In some recent years Ecton Feast was taken literally with memorable banquets - ‘Norman’ in 1986 as part of the Domesday Festival and ‘Elizabethan’ in 1988 during the Armada Beacon Festival. Prior to these an American Connection festival and a Victorian Music Hall are also not easily forgotten. For these events marquees were erected on the lawn of Ecton House and normally sensible Ecton villagers donned strange but appropriate costumes and, under the influence of convivial company, let their hair down and had a good time.
The Ecton Feast has given enormous pleasure to a great many people during its long history as well as raising a vast amount of money for worthwhile causes, mainly for the restoration of the church but a percentage is always donated to charity. Long may it continue.
From the Church Register
Next time you drive up the hill towards Earls Barton spare a thought for Thomas Morris, an Ecton man, who, in 1702, was ‘barbarously robbed and murdered by 3 Highwaymen upon Wellingborough Road in Barton Hill’ He was described as a husbandman, that is a farmworker, so he was probably killed for just a few pence.
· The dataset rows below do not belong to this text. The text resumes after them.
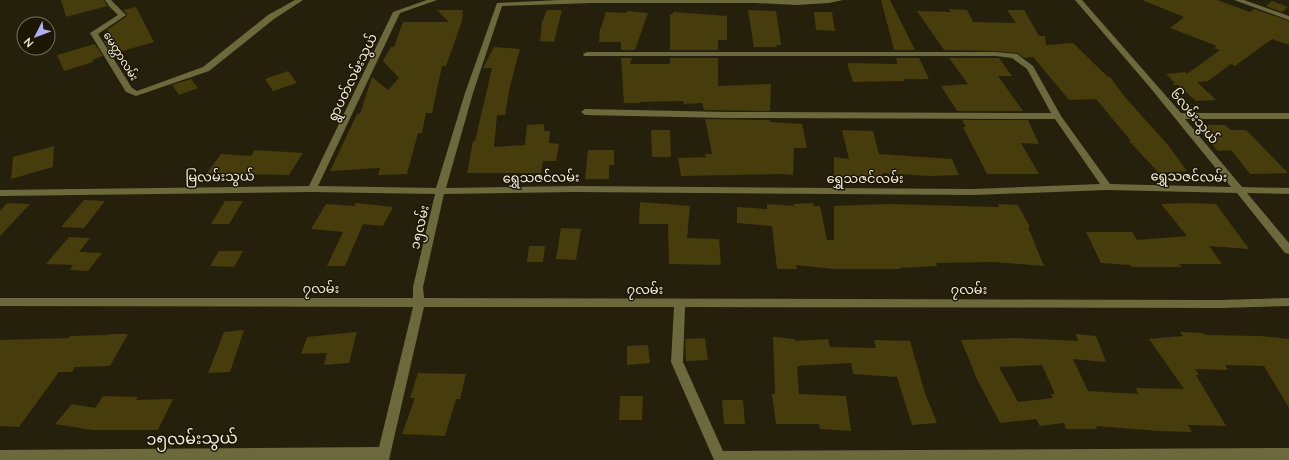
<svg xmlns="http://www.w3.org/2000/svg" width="1289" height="460" font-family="'Nunito Sans','Noto Sans Myanmar',sans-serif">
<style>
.building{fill:#473c0b;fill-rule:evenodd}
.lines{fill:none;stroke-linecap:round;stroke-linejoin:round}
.minor{fill:#6c693c;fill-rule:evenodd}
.labels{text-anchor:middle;stroke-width:3;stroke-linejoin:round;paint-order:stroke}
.far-street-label{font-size:11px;fill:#f5f2e5;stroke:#1c1704}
.street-label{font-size:13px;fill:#f5f2e5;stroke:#1c1704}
.near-street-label{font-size:16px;fill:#f5f2e5;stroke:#1c1704}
</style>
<rect width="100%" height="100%" fill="#25200c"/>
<!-- building -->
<path class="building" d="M61 0H104L107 6 66 17Z
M881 0H890L915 50H894Z
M1142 0H1217L1250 12 1254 9 1289 21V45L1272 39 1235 66 1231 64 1208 81 1197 82 1216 100 1196 101 1178 85H1172L1175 83 1166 74 1185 72 1187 74 1220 50 1214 48 1217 46 1170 28 1184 17Z
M1272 1 1288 7 1282 12 1266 6Z
M136 7 154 42 112 54 104 41 112 39 107 30 127 16V14L123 10Z
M949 9 967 10 973 22 1016 23 1007 10H1024L1039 36H1045L1046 45 1073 43 1108 77H1110L1124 96 1168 145 1187 171 1159 173 1129 141H1131L1096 99 1069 100 1033 57 1024 58 1017 53 996 51 944 50 917 11 951 12Z
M437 10H463L462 21 446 66H442L432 113H426L422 133H418L407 174 378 175 380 168 330 171 357 114H360L372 77 388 90 399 78 383 61 391 47H394L403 22H449Z
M547 10H562L554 42 540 41 542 22Z
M748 10 776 11 781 45H776L777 47H754Z
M627 11 648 13 635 50H621V42H599L600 28H601L606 12 626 13Z
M673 12 727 16V40H718V50H670V14H673Z
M814 12H832L835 31 816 30Z
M95 44 103 56 92 60 93 62 64 71 57 55Z
M494 47 520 49 510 86 505 115H497L494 147 525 145 527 125 544 124V131H550L549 143 559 144 556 161H543L541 173H467L473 141H475L492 68H483Z
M621 58H632L630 64H670V58H718V86L771 84 770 111 704 110 702 103 684 104 683 101 640 102V103H624Z
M896 58H919L929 79H903L905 81 853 82 847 63 897 64Z
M949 58H1001H999L1012 76H998L1023 111H957L941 86 968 84Z
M288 71 297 83 273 91 265 79Z
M191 79 198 88 179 95 172 85Z
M705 119 770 120V122L802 124 807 148H794L793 175 781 174 681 176 678 158 706 157 705 154H712Z
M962 120H1028L1039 144 1021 143 1039 174H987L963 127H966Z
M1194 125H1225L1231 130H1246L1288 173 1250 174 1231 150 1218 151Z
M651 130H670L671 157H652Z
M842 130 873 131 879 154 952 159 959 175 930 176 882 173 883 178 855 176V178L834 176V157L849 159Z
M54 146 53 167 11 179 13 157Z
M255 150 303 153 289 175 207 173 221 154 251 156Z
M588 150H614V165H609V179H585Z
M84 200 105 201 84 228 61 227Z
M225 201H243L229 224H211Z
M640 202 690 206 687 238 719 239 721 265 669 264 668 224H639Z
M7 203 30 204 0 236V211Z
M356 203 393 207 383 226 363 224 345 266H327L343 232 311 229 326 204 354 206Z
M813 203 814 206H820L827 240H834V206L888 204 999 207 998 204 1018 205 1030 227H1028L1044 266 993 262 936 263 937 266 899 268 900 269H834L796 265 797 269H777L772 226 737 223V207L767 209V204L794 206 793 204Z
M1188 203 1216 204 1249 249 1209 246 1222 264H1179L1182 267H1132L1131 265 1101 263 1086 232H1132L1137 240 1187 236 1161 204Z
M561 228 581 229 576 260 556 259Z
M69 237 90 238 79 252 102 253 88 271 70 270 73 265 46 264Z
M529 246H545L543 262H527Z
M219 251H243L234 267 210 266Z
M244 330 230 372 208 373 224 332Z
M357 332 349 363 324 365 327 353 301 354 307 337Z
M1180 332 1204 333 1205 335 1260 336 1289 339V408L1264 366 1225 365 1228 370 1195 369 1199 375H1196L1226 426 1188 425 1192 432 1159 431 1096 426 1097 429H1066L1064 423 1040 426 1036 419 1000 423 977 379 961 340 1015 338 1078 341 1076 334 1096 336 1106 362 1073 359 1088 391 1138 394 1136 388 1184 389 1149 339 1183 336ZM1042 365 1055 394H1051L1053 398 1018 402 999 367Z
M109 334H128L110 366 75 367 72 372H59L19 427 0 426V340L69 338 70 336 109 335Z
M773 337 795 339V341L828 339 830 347 876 348 874 340 910 341 925 393 937 423 912 425 897 377 853 374 851 363 797 366 799 394 846 396 851 431 820 429 819 424H776L772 394H775Z
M705 338 708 360 686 361 685 339Z
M648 345 650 363 627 365V346Z
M418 373 466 374 460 399H456L445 436 402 434 415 398H410Z
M103 396 138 397 136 400 173 399 158 430H92L55 424 72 404 95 408Z
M620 396H643L642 420H619Z
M722 400H743L745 424H724Z"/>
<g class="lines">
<!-- minor -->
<path class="minor" d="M105 0H111L126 15 98 34 132 88 137 91 203 67 268 15 295 0H303L274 19 209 71 136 96 126 92 90 33 118 15 109 6Z
M427 0H437L400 13 318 186 436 188 465 93 497 3 559 0H843L829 3 797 5 755 3H592L502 6 473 93 446 188 576 186 974 189 1100 184 1055 119 727 118 585 115 581 112 585 109 727 112 1051 113 1027 69 1012 58 996 56H584L583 54 587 52H996L1017 54 1033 66 1061 116 1110 184 1231 187 1148 85 1075 0H1082L1181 113H1289V119H1185L1242 187 1289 188V194L1247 193 1289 243V254L1285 253 1237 193 1107 190 974 195 576 192 444 194 423 287 424 298 1221 300 1289 298V306L1221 308 685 307 683 362 723 451 1289 448V460H714L671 362 674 307H424L389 460H0V450L379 447 413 307 0 306V298H413V287L435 194 312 192 0 196V190L309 186 393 12Z
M1234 0H1244L1289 16V20Z"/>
</g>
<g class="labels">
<!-- far-street labels -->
<g class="far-street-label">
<text transform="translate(121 56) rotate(58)" y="4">မေတ္တာလမ်း</text>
</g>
<!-- street labels -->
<g class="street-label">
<text transform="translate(352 77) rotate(-64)" y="5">ရွာပတ်လမ်းသွယ်</text>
<text transform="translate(1195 116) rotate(50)" y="5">၆လမ်းသွယ်</text>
<text transform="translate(220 176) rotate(-1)" y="5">မြလမ်းသွယ်</text>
<text transform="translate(1189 176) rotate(1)" y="5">ရွှေသဇင်လမ်း</text>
<text transform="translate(541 177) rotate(-1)" y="5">ရွှေသဇင်လမ်း</text>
<text x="865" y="183">ရွှေသဇင်လမ်း</text>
<text transform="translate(419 227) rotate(-77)" y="5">၁၅လမ်း</text>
<text x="321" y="293">၇လမ်း</text>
<text x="645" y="294">၇လမ်း</text>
<text x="969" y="294">၇လမ်း</text>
</g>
<!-- near-street labels -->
<g class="near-street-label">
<text transform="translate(192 438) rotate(-1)" y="6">၁၅လမ်းသွယ်</text>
</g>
</g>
<!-- north arrow -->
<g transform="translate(36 36) rotate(228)"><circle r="19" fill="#1c1704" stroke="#736f5e"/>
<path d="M0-3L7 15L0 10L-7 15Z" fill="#b5acf8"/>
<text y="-6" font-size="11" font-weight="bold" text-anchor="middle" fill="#f5f2e5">N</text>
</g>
</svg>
The church registers, with descriptions such as this, bring to life those distant times. Here we find the sad story of William Child ‘a Youth of 11 Year of Age, killed by a fall from Apple Tree’ in 1764. It was October so perhaps he was scrumping. Not all died so young - Frances Sturman a widow, ‘commonly called Nurse Sturman’, was ninety when she died in 1767. Ecton women seem to have always been long-lived. Some men too although we are not told how old Thomas Charles was - only that he was ‘A Poor insane old man’!
Several village lads were drowned ‘swimming in the river’ and there are the expected infant deaths from disease - smallpox being the culprit in 1789 and measles in 1797; how parents must have dreaded the telltale signs in their children. Of course families were much bigger then - the registers show that many couples were producing a child a year.
This was probably especially true of one Ecton woman whose child’s baptismal record reads thus: ‘Joseph, third, or fourth Bastard Child of Elizabeth Jolly, common abandoned Prostitute, who has once been brought to open Penance in the Church, was baptized, 1st Jan 1788 P Whalley, Rector’. An intriguing note was added that - ‘Some anonymous Person sent by Mr Isted a £20 Bank Note to indemnify the Parish from Charges’.